Here’s a list of questions: Have you ever needed a blood transfusion, or donated blood or plasma for a relative? Every college student has given plasma for book or beer money, of course, so the answer is yes. Have you ever stopped at a traffic signal? Flipped on an incandescent light? Seen an energetic person traipsing door to door selling beauty products? Ever crunched into a crispy potato chip? Opened a refrigerator? Heard the furnace click on in the dead of a winter night? Have you ever taken any of those inventions and devices for granted? We all do, and that’s too bad, because they all have something in common. All were invented or perfected by black Americans.
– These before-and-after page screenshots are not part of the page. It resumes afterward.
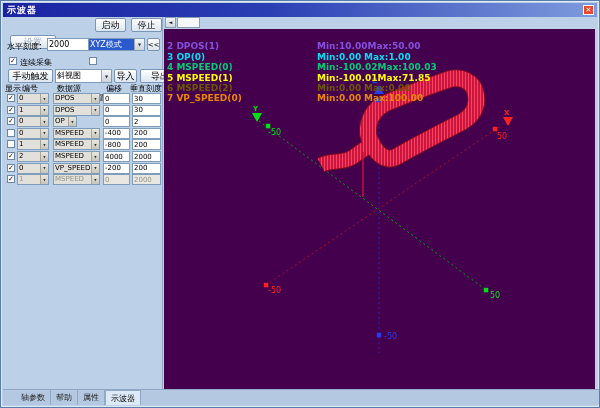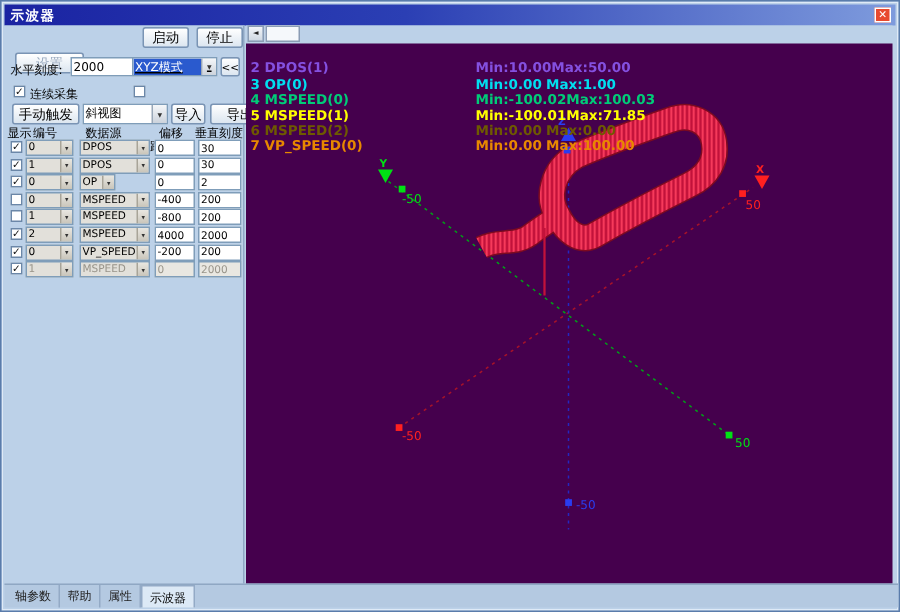--- a/index.html
+++ b/index.html
@@ -43,21 +43,21 @@
                 border:1px solid #8a9cb4; font-size:5px; text-align:center; line-height:9px; color:#222; }
   .scroll-thumb { position:absolute; left:13px; top:0; width:23px; height:11px; background:#f5f8fb; border:1px solid #8a9cb4; }
 
   .plot { position:absolute; left:163px; top:28px; width:431px; height:362px; background:#45004d; overflow:hidden; }
   .plot svg { position:absolute; left:0; top:0; }
   .lrow { position:absolute; left:3px; height:11px; font-size:9px; font-weight:bold; white-space:nowrap; }
   .lrow .llabel { display:inline-block; width:150px; }
   .lrow .lmin { display:inline-block; min-width:47px; }
 
   .tabbar { position:absolute; left:2px; bottom:2px; width:596px; height:16px; background:#b4c9e1; border-top:1px solid #8fa7c3;
-            display:flex; align-items:stretch; padding-left:2px; }
+            display:flex; align-items:stretch; padding-left:13px; }
   .tab { font-size:8px; color:#222; padding:2px 5px 0 5px; border-right:1px solid #93aac6; }
   .tab.active { background:#dce9f6; border:1px solid #93aac6; border-bottom:none; color:#000; }
 </style>
 </head>
 <body>
 
 <div class="window">
 
   <div class="titlebar">
     <span class="title">示波器</span>
@@ -65,21 +65,21 @@
   </div>
 
   <div class="panel">
     <div class="btn disabled" style="left:7px;top:18px;width:46px;height:14px;">设置</div>
     <div class="btn" style="left:92px;top:1px;width:31px;height:14px;">启动</div>
     <div class="btn" style="left:128px;top:1px;width:31px;height:14px;">停止</div>
 
     <span class="lbl" style="left:4px;top:24px;">水平刻度:</span>
     <input class="tinput" style="left: 44px; top: 21px; width: 56px; height: 13px;" value="2000">
 
-    <div class="combo" style="left:85px;top:21px;width:57px;height:13px;text-decoration:underline;">
+    <div class="combo" style="left:85px;top:21px;width:57px;height:13px;">
       <span class="val sel">XYZ模式</span>
       <span class="arrow">▼</span>
     </div>
     <div class="btn" style="left:144px;top:21px;width:13px;height:13px;font-size:7px;">&lt;&lt;</div>
 
     <span class="checkbox" style="left:6px;top:40px;">✓</span>
     <span class="lbl" style="left:17px;top:40px;">连续采集</span>
     <span class="checkbox" style="left:86px;top:40px;"></span>
     <span class="lbl" style="left:97px;top:40px;margin-top:35px;">跟随</span>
Each in their own way enriched the American experience, while chipping away at the racism that kept them second class citizens for much of their lives.

Perhaps what we need, in addition to a black history month, is a “different” history month. Our approach to eradicating racism in America hasn’t worked, and that’s because we’re intent on creating a race-blind society that we all secretly know will never be. Perhaps a different history month might help, by forcing us to look at the diversity in front of us, learning to celebrate it, and bringing us the understanding that those differences are what make Americans unique in all of history.

Black history month is an opportunity to begin celebrating that singularity.